Group Members: Vitalii Nasikovskyi, Jasleen Kaur, David Ribeiro, May Khin, Sara Valnes, Lavina Tamang
(Click on the image, above, to move through the slides.)
In today’s fast-paced digital world, technology changes so quickly that it’s hard to keep up with everything. Threats like identity theft, phishing and data breaches are becoming more common among students. Tools like AI made it even easier by creating incredibly realistic scams. The biggest question is how can students protect their personal info and online presence?
The problem starts with common habits. Students often use weak passwords, skip two-factor authentication or even fall for fake “urgent” emails about tuition payments. Also, there is a social media aspect, when posting diplomas, sharing vacation locations, or bragging about internships gives hackers goldmines of info for social engineering attacks. New students are especially at risk, since they’re still learning to spot red flags.
Many people don’t know that an email appearing to be from their bank or credit card issuer could actually be a phishing attempt, and even fewer realize that merely going to an unknown web site could result in a “drive-by download” of malware. As Friedman and Hoffman (2008) discuss, different devices face numerous security threats, including phishing and malware attacks, which exploit users’ lack of awareness and vigilance. Building on this, study by Goel, Williams, and Dincelli (2017) investigates human vulnerability to phishing attacks by conducting an experiment, examining how factors like message framing, contextualization, and individual motives influence users’ likelihood of falling for phishing emails. “A total of 7,225 phishing emails were sent to students and registered as received.
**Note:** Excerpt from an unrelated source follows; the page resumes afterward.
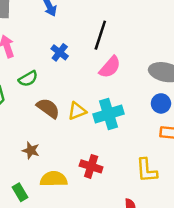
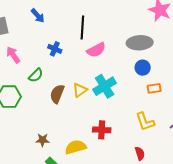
pink semicircle: (110, 67) -> (96, 50), turned 36
brown semicircle: (48, 108) -> (57, 94), turned -90
brown star: (31, 150) -> (42, 140), moved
Records showed that 1,975 students opened the email that they received, resulting in an “open” rate of 27.3 percent. Further, 964 students clicked on the link embedded in the phishing message, resulting in a “click” rate of 13.3 percent. Thus, over a quarter of those students who received a phishing message opened it, and nearly a half (48.8 percent) of those who opened the email went further and clicked on the link embedded in the phishing message (Goel et al., 2017).”
The solution criteria for the Small Wins group project is that it must be the achievement of a goal or task consistent with the definition of a group from our text. That is, the project includes three or more persons interacting who both influence and are influenced by one another (Rothwell, 2019, p. 24). The Small Wins project must include a community service component, with our group determining what is both our “community” and who is being “served.” However, the project must have an actionable activity that is conducted by all the members.
Further, the project must be accomplished within the provided timeline of four weeks, along with required documentation and support as described in the assignment.
The main idea is to convey simple tips, suggestions, and practices that will help students build habits of being secure and not fall victim to online threats, scams, or malicious intruders. To achieve this, we brainstormed a variety of possible solutions from social media posts to security awareness events, where we could explain everything in detail and answer all possible questions. After creating some focused chaos, we organized all ideas by difficulty and time required. With this in mind, our goal was to develop a solution that could work autonomously, 24/7, even after the quarter ends and the groups are disbanded, so the project can continue to live on.
The best solution, selected by voting and satisfying all our requirements, was designing flyers, posters, and pamphlets and distributing them across the campus. We can place them on information boards, leave them in classrooms, or even hand them directly to students while answering questions and offering advice along the way. We agreed to create small pamphlets that include QR codes linking to popular services, such as NordPass to quickly check password strength (nordpass.com/secure-password) or Pwned to find out if any information tied to their email has been leaked (haveibeenpwned.com). This approach aligns with idea of constant reminders, as students can see our work while walking to class or share a pamphlet with a friend.
After researching what information to include, such as the most common threats and protection against them, we started the design and creation process. After two weeks of hard work, we completed functional prototypes. The next step was selecting a date and executing the sharing day. On March 4th, all group members met on campus and began interacting with everyone we saw, whether they were walking by or sitting in study areas. We distributed tasks among the members so everyone could take on some responsibility. More than 30 flyers and 30 pamphlets were successfully delivered to either students or information boards.
After our sharing day, placing flyers, distributing pamphlets to students, and having a lot of valuable conversations, we reflected on our efforts and felt confident that our work was not in vain, as many of those we spoke to were either surprised or immediately said that they would change their password right away. This became a clear indicator that we were making an impact! Maybe these are just small changes, but we are confident that by taking consistent steps and achieving small wins, we can create a meaningful difference.
Friedman, J., & Hoffman, D. V. (2008). Protecting data on mobile devices: A taxonomy of security threats to mobile computing and review of applicable defenses. Information Knowledge Systems Management, 7(1/2), 159-180.
Goel, S., Williams, K., & Dincelli, E. (2017). Got phished? Internet security and human vulnerability. Journal of Association for Information Systems, 18(1), 22-44.
Rothwell, J.D. (2019). In mixed company: Communicating in small groups and teams (10th ed.). Oxford University Press.